Explore the home from top to bottom, room to room, including the two original slave cabins that still stand on the grounds. Learn about the rich history of Hopsewee, its previous families as well as its current owners, the Beatties, and the slaves who lived and worked on the plantation. During your visit, make sure to enjoy the mossy oaks and river vista. Afterward, and enjoy lunch or tea at River Oak Cottage, ranked as one of the state's top tea rooms.
Learn more about rice culture during your visit by watching excerpts from "When Rice Was King," produced by South Carolina ETV, and Georgetown County Library's "Kings to Slaves." These informative movies are screened
in the River Oak Cottage library, where your tour begins at the top of the hour with a 10-minute video introduction to Hopsewee Plantation with renowned South Carolina author and historian Walter Edgar.
Sweetgrass Basketweaving Workshops
Sweetgrass baskets are a Lowcountry tradition dating back to the 1700s, when they were brought to the United States by West African slaves.

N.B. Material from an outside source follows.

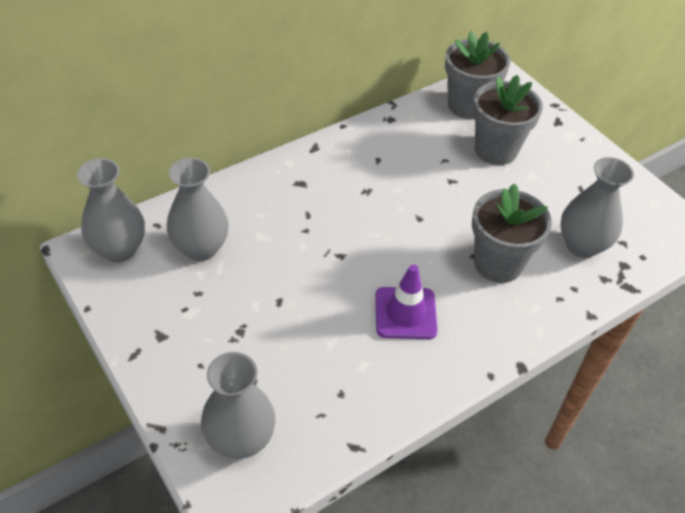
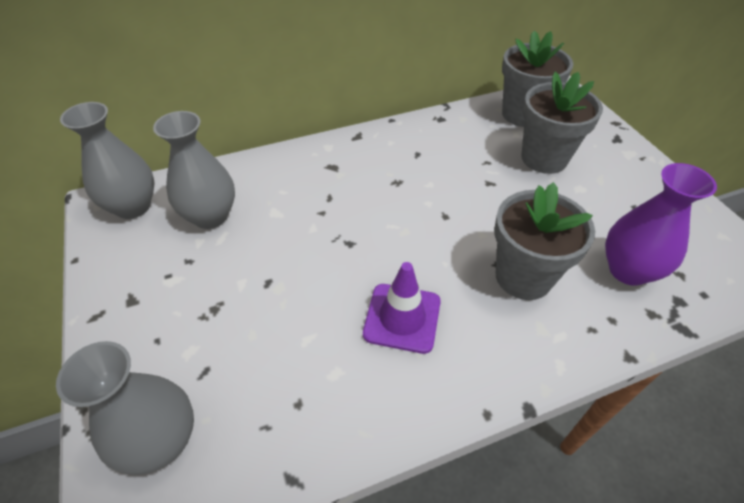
camera: 15 degrees right, 0 degrees up
grey vase [560,157,634,258] -> purple vase [605,163,717,286]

Handmade of tightly coiled strands of bundled grass, these strong yet supple baskets played an important role on southern rice plantations and today are treasured for their artistry and cultural significance.
Discover more about sweetgrass baskets and learn this unique craft in a hands-on class with instructor Vera Manigault. An eighth-generation weaver and Gullah descendant, Manigault is from Mount Pleasant, SC, the only area where baskets are still made, and has been featured in national magazines and television shows. Read more about her and this important art form in an article by USA Today.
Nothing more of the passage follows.